[Tasks]
- A) In the article on network quality fluctuations, which protocol is used to guarantee error-free data delivery?
- B) Retype the passage from the article on network quality fluctuations starting at "Quality Fluctuations in" and ending at "suitable measurement equipment.".

Technical article in LANLine September 2019

Quality Fluctuations in Networks

2019-11-22

A small error can quickly lead to performance fluctuations in a network and affect application delivery. Accurate measuring and analysis tools help to detect the causes of such quality fluctuations, enabling network administrators to prevent them.

A juddering video at home can spoil the evening, a frozen input screen at the health insurance service counter annoys customer and consultant, the lame robot arm causes productivity losses. Whether at home, in the office or in the factory, a trouble-free network is the holy grail of every network administrator. The goal is to manage a network in such a way that isolated errors do not create major issues. This requires an understanding of the causes of quality fluctuations as well as deploying suitable measurement equipment.

Fluctuating network problems can be diverse. At the packet level, there are three main issues; packets are either lost, delayed, or arrive with irregularities known as jitter, especially in a Voice over IP (VoIP) connection. There is no guarantee in VoIP connections when packets will arrive. since it relies on the UDP/IP protocol.

Two network protocols are fundamental: TCP/IP and UDP/IP. TCP/IP is used to guarantee error-free data delivery. Packet loss due to overload or poor connections will not result in data loss but the user will experience noticeable retransmission delays.

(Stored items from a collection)

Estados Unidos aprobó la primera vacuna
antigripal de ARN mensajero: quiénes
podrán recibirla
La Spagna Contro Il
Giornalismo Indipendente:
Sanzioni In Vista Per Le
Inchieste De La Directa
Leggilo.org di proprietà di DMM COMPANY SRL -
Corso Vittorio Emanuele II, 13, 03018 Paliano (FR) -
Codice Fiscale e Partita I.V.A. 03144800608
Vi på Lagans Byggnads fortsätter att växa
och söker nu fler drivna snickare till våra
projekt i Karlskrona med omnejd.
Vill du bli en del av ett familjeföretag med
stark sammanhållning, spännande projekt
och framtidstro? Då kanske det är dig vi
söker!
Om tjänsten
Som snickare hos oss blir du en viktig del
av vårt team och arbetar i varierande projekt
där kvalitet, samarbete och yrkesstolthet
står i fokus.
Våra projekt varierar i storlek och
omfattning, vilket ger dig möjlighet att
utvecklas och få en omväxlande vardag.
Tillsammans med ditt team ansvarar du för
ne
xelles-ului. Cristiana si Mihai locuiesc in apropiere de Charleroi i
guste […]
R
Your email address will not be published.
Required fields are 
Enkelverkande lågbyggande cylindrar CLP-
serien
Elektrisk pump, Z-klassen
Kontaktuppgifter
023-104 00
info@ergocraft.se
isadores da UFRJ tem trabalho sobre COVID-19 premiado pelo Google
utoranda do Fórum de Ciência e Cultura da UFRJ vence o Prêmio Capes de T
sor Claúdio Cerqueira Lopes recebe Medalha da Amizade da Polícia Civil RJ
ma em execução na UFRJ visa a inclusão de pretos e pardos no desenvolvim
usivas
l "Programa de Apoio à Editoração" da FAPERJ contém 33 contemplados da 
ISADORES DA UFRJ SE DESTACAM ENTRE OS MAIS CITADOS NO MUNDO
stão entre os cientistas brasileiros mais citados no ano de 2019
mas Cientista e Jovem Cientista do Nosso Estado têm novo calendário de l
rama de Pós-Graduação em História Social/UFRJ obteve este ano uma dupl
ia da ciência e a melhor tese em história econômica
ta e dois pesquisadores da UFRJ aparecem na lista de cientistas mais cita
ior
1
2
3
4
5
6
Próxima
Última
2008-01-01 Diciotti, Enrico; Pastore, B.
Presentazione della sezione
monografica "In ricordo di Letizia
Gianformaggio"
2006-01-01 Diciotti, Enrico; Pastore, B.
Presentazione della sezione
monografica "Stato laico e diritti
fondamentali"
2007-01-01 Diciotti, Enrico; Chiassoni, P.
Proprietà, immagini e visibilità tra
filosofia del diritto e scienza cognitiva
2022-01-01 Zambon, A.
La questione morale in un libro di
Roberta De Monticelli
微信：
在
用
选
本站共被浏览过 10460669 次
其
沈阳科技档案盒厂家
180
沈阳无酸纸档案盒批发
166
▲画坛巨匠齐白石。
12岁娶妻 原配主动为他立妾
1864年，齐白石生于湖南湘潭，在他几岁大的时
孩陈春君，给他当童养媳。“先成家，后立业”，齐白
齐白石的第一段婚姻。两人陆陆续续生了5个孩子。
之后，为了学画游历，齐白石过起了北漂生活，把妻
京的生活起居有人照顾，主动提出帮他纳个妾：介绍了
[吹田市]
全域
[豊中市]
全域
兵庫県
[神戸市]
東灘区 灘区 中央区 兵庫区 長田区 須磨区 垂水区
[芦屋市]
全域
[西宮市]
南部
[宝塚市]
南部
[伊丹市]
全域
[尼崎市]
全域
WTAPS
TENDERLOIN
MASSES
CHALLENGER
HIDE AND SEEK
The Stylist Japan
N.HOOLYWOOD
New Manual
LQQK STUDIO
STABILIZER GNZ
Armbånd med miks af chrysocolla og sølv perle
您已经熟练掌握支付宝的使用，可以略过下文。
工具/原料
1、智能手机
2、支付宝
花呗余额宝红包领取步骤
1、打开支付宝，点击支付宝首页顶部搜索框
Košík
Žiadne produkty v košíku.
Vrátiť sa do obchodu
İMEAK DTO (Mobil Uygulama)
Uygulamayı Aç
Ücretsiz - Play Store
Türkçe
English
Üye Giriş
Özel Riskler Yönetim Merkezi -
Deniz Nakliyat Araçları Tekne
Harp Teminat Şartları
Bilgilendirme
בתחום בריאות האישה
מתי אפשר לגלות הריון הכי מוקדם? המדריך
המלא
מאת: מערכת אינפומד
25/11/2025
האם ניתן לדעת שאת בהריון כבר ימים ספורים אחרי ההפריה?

[Results by task]
- A) TCP/IP

- B)
Quality Fluctuations in Networks

2019-11-22

A small error can quickly lead to performance fluctuations in a network and affect application delivery. Accurate measuring and analysis tools help to detect the causes of such quality fluctuations, enabling network administrators to prevent them.

A juddering video at home can spoil the evening, a frozen input screen at the health insurance service counter annoys customer and consultant, the lame robot arm causes productivity losses. Whether at home, in the office or in the factory, a trouble-free network is the holy grail of every network administrator. The goal is to manage a network in such a way that isolated errors do not create major issues. This requires an understanding of the causes of quality fluctuations as well as deploying suitable measurement equipment.